A União Europeia não para por aí. Durante o período 2018-2022, destinará 90 milhões de euros a um programa de pesquisa e desenvolvimento One Health, que reunirá cerca de 40 organizações europeias, entre as quais a Agência Francesa de Segurança Sanitária da Alimentação, do Ambiente e do Trabalho (Anses).
“O conceito ganhará importância”
Embora em expansão, a fase operacional desta abordagem de saúde ainda está engatinhando. No final de 2017, cerca de 100 parcerias envolveram organizações numa abordagem One Health em pelo menos duas de suas componentes, na África, na Ásia e na Europa, de acordo com um estudo publicado na revista Lancet Planetary Health.
“Trata-se de um conceito que vai crescer, em termos de importância, e se tornar um pouco mais concreto nos próximos anos”, diz Patrick Dauby. A atual crise sanitária lança uma nova luz sobre a urgência de conceber políticas públicas que integrem as componentes One Health.”
A crise de Covid-19 também sublinha a falta de recursos alocados aos sistemas de saúde em diferentes regiões do mundo. Desde o início da epidemia, a maioria dos países fez com que suas populações suportassem a parte principal de sua estratégia contra a circulação do novo coronavírus - confinamento, uso de máscaras, distanciamento social...

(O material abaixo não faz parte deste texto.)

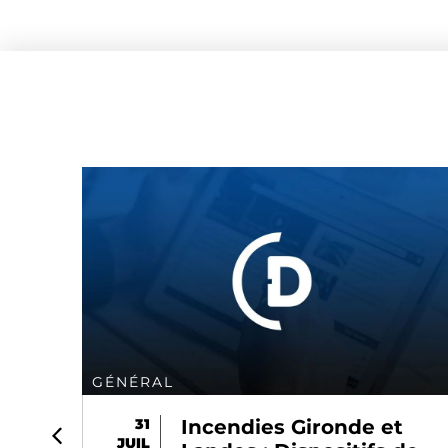
GÉNÉRAL
t
31
CCAM V84 : ce qui
JUIL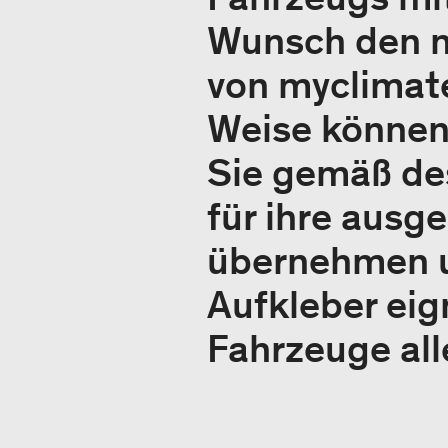
Wunsch den n
von myclimate
Weise können 
Sie gemäß de
für ihre aus
übernehmen u
Aufkleber eig
Fahrzeuge alle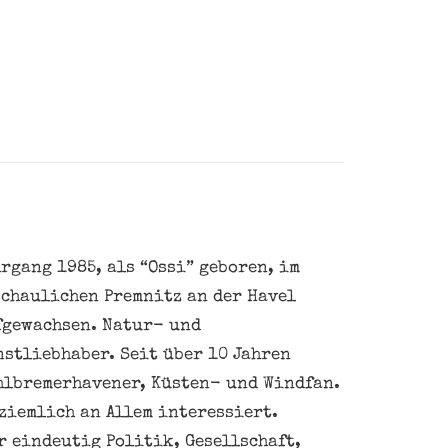
rgang 1985, als “Ossi” geboren, im
schaulichen Premnitz an der Havel
fgewachsen. Natur- und
nstliebhaber. Seit über 10 Jahren
hlbremerhavener, Küsten- und Windfan.
ziemlich an Allem interessiert.
 eindeutig Politik, Gesellschaft,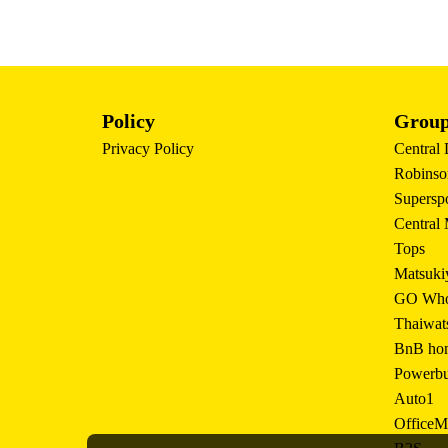
Policy
Group
Privacy Policy
Central
Robinso
Supersp
Central
Tops
Matsuki
GO Who
Thaiwat
BnB ho
Powerb
Auto1
OfficeM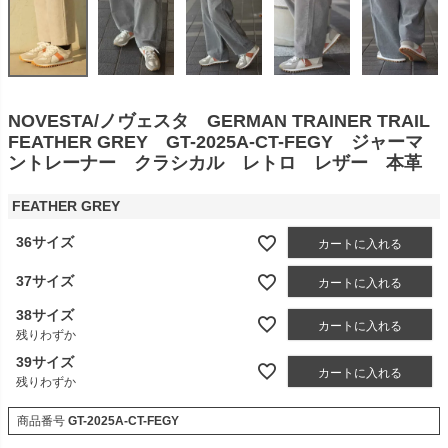
NOVESTA/ノヴェスタ GERMAN TRAINER TRAIL
FEATHER GREY GT-2025A-CT-FEGY ジャーマ
ントレーナー クラシカル レトロ レザー 本革
FEATHER GREY
36サイズ
カートに入れる
37サイズ
カートに入れる
38サイズ
カートに入れる
残りわずか
39サイズ
カートに入れる
残りわずか
商品番号
GT-2025A-CT-FEGY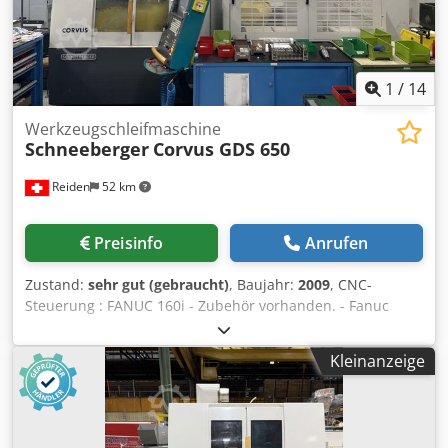
Linearachsen 0.001 mm C-Achse 0.001° Abmessungen:
Länge 3100 mm Breite 1915 mm Höhe 2190 mm Gewicht
8500 kg U Achse ist eingebaut mit Lünette, Klemm Zylinder
und Gegenspitze 6 Paletten Lader (Durchmesser 3 bis
32mm) 64 Plastik Buchsen Technische Daten Irrtümer
1
/
14
vorbehalten
Werkzeugschleifmaschine
Schneeberger
Corvus GDS 650
Reiden
52 km
Preisinfo
Anrufen
Zustand:
sehr gut (gebraucht)
, Baujahr:
2009
, CNC-
Steuerung : FANUC 160i - Zubehör vorhanden. - Fanuc
Laderoboter - Kühlmittelanlage (Edge 2-Turm von ARO-
Technologies) - Ölnebelabscheider (ELBARON SA) Cjdpfx
Kleinanzeige
Aer Ha Dvol Teha Verfahrwege: X-Achse 650 mm Y-Achse
300 mm Z-Achse 300 mm C-Achse Schwenkwinkel +150°/
-60° C’-Achse Schwenkwinkel +/- 180° Schleifspindel:
Scheibenabmessung bis 250 mm Drehzahl 0 – 10'000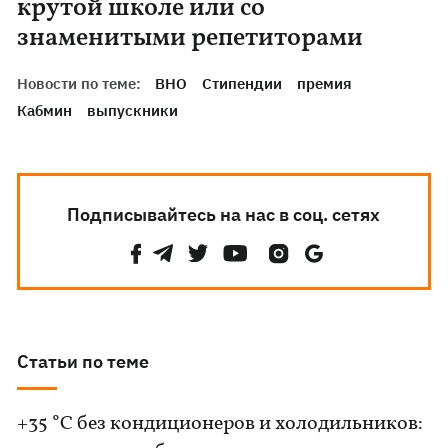
крутой школе или со
знаменитыми репетиторами
Новости по теме:
ВНО
Стипендии
премия
Кабмин
выпускники
Подписывайтесь на нас в соц. сетях
Статьи по теме
+35 °C без кондиционеров и холодильников: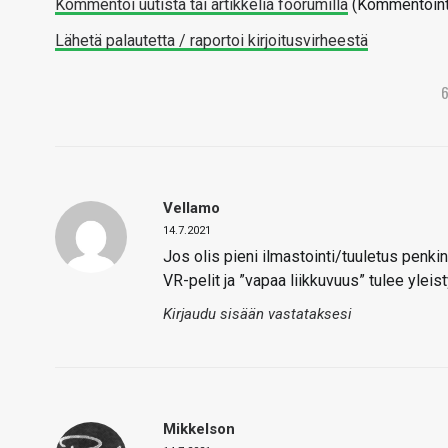
Kommentoi uutista tai artikkelia foorumilla
(Kommentointi 
Lähetä palautetta / raportoi kirjoitusvirheestä
Vellamo
14.7.2021
Jos olis pieni ilmastointi/tuuletus penki
VR-pelit ja ”vapaa liikkuvuus” tulee ylei
Kirjaudu sisään vastataksesi
Mikkelson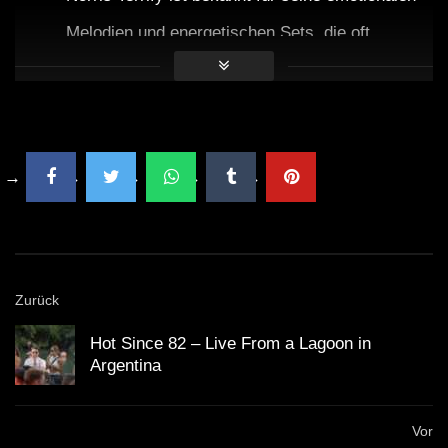
Melodien und energetischen Sets, die oft
Elemente verschiedenster Genres kombinieren.
Wie lange dauert ein typisches Set von Crotekk?
Typischerweise dauert ein Set von Crotekk
zwischen einer und zwei Stunden, abhängig von
der Veranstaltung.
Zurück
Wo kann ich die Musik von Norris Terrify hören?
Hot Since 82 – Live From a Lagoon in
Norris Terrify ist auf verschiedenen Streaming-
Argentina
Plattformen wie
Spotify
und
SoundCloud
erhältlich.
Vor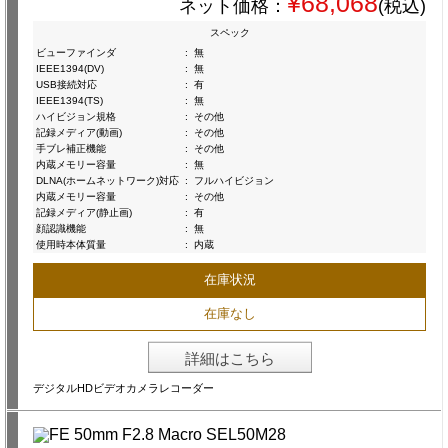
¥68,068
ネット価格：
(税込)
スペック
ビューファインダ
:
無
IEEE1394(DV)
:
無
USB接続対応
:
有
IEEE1394(TS)
:
無
ハイビジョン規格
:
その他
記録メディア(動画)
:
その他
手ブレ補正機能
:
その他
内蔵メモリー容量
:
無
DLNA(ホームネットワーク)対応
:
フルハイビジョン
内蔵メモリー容量
:
その他
記録メディア(静止画)
:
有
顔認識機能
:
無
使用時本体質量
:
内蔵
在庫状況
在庫なし
詳細はこちら
デジタルHDビデオカメラレコーダー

“Esta crise nos lembra de forma dramática que a saúde é uma produção social. E quando não investimos o suficiente, pagamos um preço muito mais alto do ponto de vista econômico e social”, constata Patrick Dauby.
Dentro em breve um reflexo?
Para Monique Eloit, os países que já integraram ou experimentaram abordagens de saúde, tendo em conta tanto os seres humanos como os animais e o estado do ambiente, revelaram-se mais bem preparados face à pandemia de Covid-19.
O problema com que nos confrontamos atualmente é a debilidade das estruturas de saúde. É importante que se gaste muito dinheiro na vacinação contra a poliomielite, na despistagem da tuberculose, mas isso é feito à custa do recrutamento de um número suficiente de profissionais de saúde e de formações adequadas.
Contudo, One Health é alvo de um interesse excessivo nas componentes humanas e animais, em detrimento dos riscos ligados à saúde dos ecossistemas. Ora, estes riscos vão aumentar cada vez mais: as mudanças climáticas já têm muitos efeitos diretos e indiretos na saúde humana, ao passo que o declínio da biodiversidade é, talvez, uma ameaça ainda maior, desta vez no que diz respeito à nossa segurança alimentar.
“Aconteça o que acontecer, temos que lutar pelo equilíbrio global dos ecossistemas”, considera Marie Edan. Pangolim ou morcego, humano, animal ou ambiental, One Health precisa agora ultrapassar a fase do conceito. E se um dia ele se tornasse um reflexo?